The cohousing movement is creating a spectrum of new cooperative communities all over the country that are not only less energy and land intensive but also create mutually supportive communities that will become increasingly essential for life in the turbulent times ahead.

The Bartimaeus community in Silverdale, Washington is the first Christian cohousing community in the Northwest. They have clustered their 25 units closely together on 3 1/2 acres with cars at the perimeter. Instead of backyards they use their land more intensively by creating one place where the children play together, and another area where members garden together. They meet several times a week in a common building and operate like a large extended family, not only caring for one another in their community, but reaching out and serving their neighbors in Silverdale as well.

Since growing numbers of those who are graduating from our Christian colleges are unlikely to be able to afford the single-family detached option, we are urging Christian colleges to help expand their students’ range of housing options for the future. We propose that instead of building yet another luxury dorm, they construct intergenerational cohousing communities. In this environment students would not only experience a community -based lifestyle but also discover a more sustainable and less expensive way of living.

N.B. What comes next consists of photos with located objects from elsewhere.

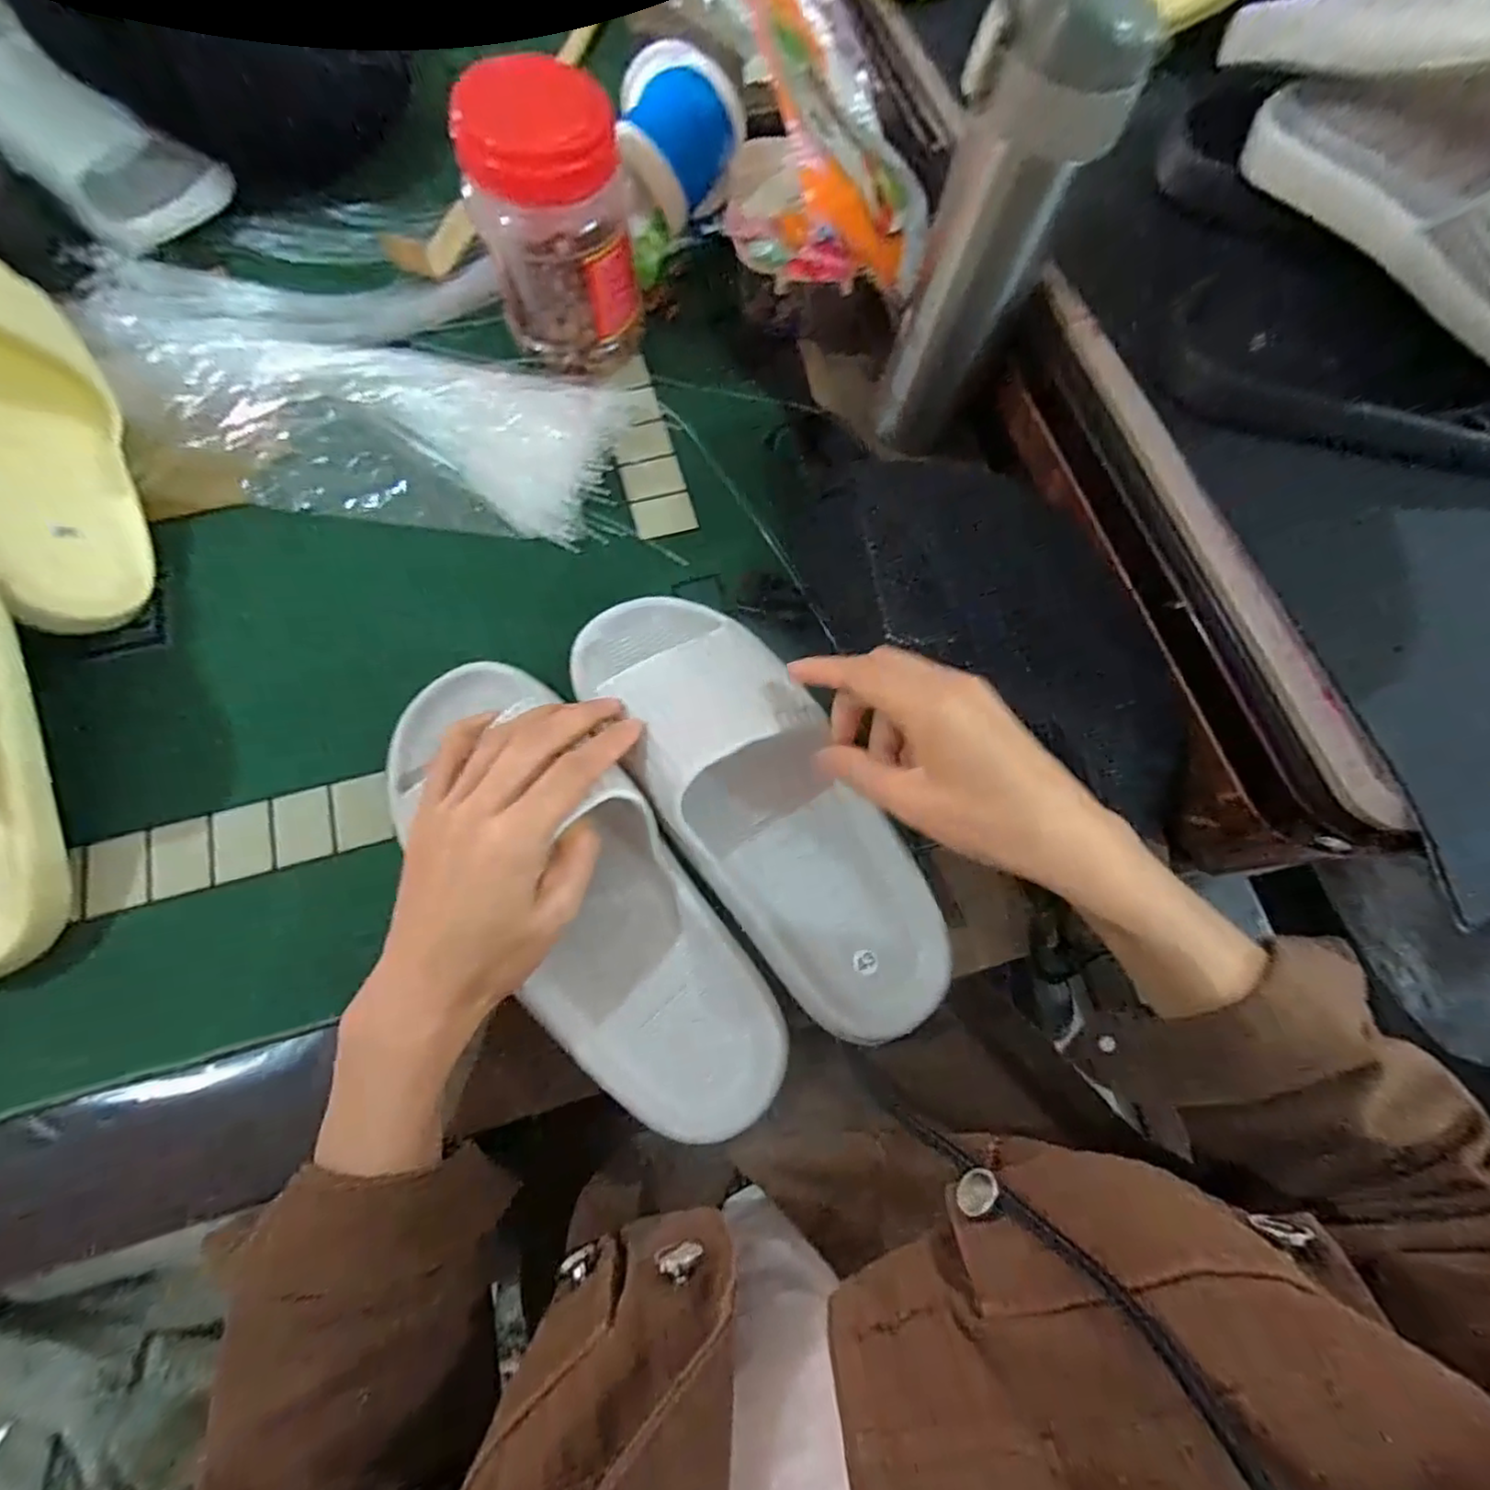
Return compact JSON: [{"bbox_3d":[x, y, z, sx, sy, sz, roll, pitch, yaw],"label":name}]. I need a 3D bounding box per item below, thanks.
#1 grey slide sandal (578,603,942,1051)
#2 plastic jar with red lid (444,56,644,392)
[{"bbox_3d":[0.009,0.026,0.346,0.093,0.069,0.262,-34,85,-12],"label":"grey slide sandal"},{"bbox_3d":[-0.111,-0.306,0.401,0.091,0.137,0.070,-11,72,-5],"label":"plastic jar with red lid"}]

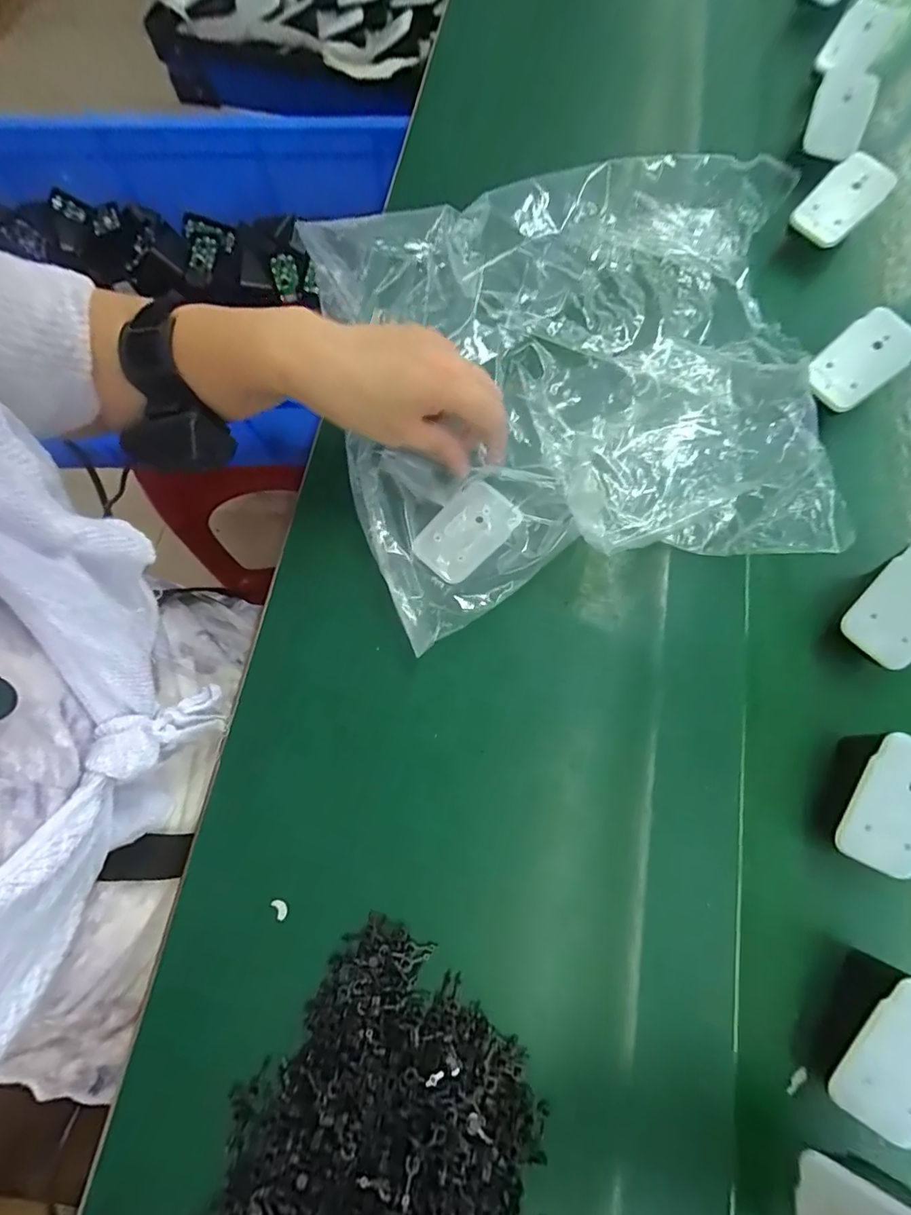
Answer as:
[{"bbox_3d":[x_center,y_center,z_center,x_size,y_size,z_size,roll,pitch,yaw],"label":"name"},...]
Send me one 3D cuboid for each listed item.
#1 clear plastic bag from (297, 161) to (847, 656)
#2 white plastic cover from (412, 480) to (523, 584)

In the last five years we have seen a range of experimental communities developed in Australia, Canada and the United States. These new communities are primarily composed of younger Christians who want to live in a way in which they are able to more authentically be a difference and make a difference in our world.

For example, Jonathan and Leah started the Rutba community in inner-city Durham, North Carolina. The members of this community live in three different homes. They not only share life together but they do morning and evening prayers and also enjoy sharing life and hospitality with their neighbors. They have discovered this cooperative lifestyle enables them to significantly reduce their living costs so they are able to free up both more time and money to invest in the lives of young people in their neighborhood.

Christine and I decided it’s not enough to write about people creating experimental new communities; we needed to join them. Four years ago we started Mustard Seed House with Eliacin and Ricci and their kids, who live upstairs in out tri-plex, and Peter and Anneka Geel who lived downstairs. We started meeting weekly over a meal to share our life and faith together as well as doing morning and evening prayers five days a week. Being very concerned about sustainability, we raise about 40% of our vegetables on an urban lot and enjoy doing hospitality with friends near and far.

We are also in the process of designing a Celtic eco-village on 40 acres on Camano Island, north of Seattle. Our hope is to have a permanent monastic community living on the land that models a much more sustainable lifestyle set to a very different spiritual rhythm. We plan to put a very high premium on sustainable design, including alternative energy sources as well as a large organic garden. Initially we are exploring creating a residential unit to host 25 to 35 students at a time who want to experience a simpler, more sustainable and celebrative way of life. {Be sure to read Christine’s more in-depth description in the Seed Shares.}

We plan to offer courses on sustainable living and sustainable spiritual practices for life in an increasingly volatile future. We would love to have friends from all over the planet join us in imagining and creating this new model for a more cooperative, sustainable way of life that could be replicated in other communities where you live and serve God.

Imagine the difference it could make if followers of Jesus started creating a spectrum of new experimental alternatives of cooperative communities which are more sustainable, celebrative, and less expensive and which also make a little difference in our troubled world.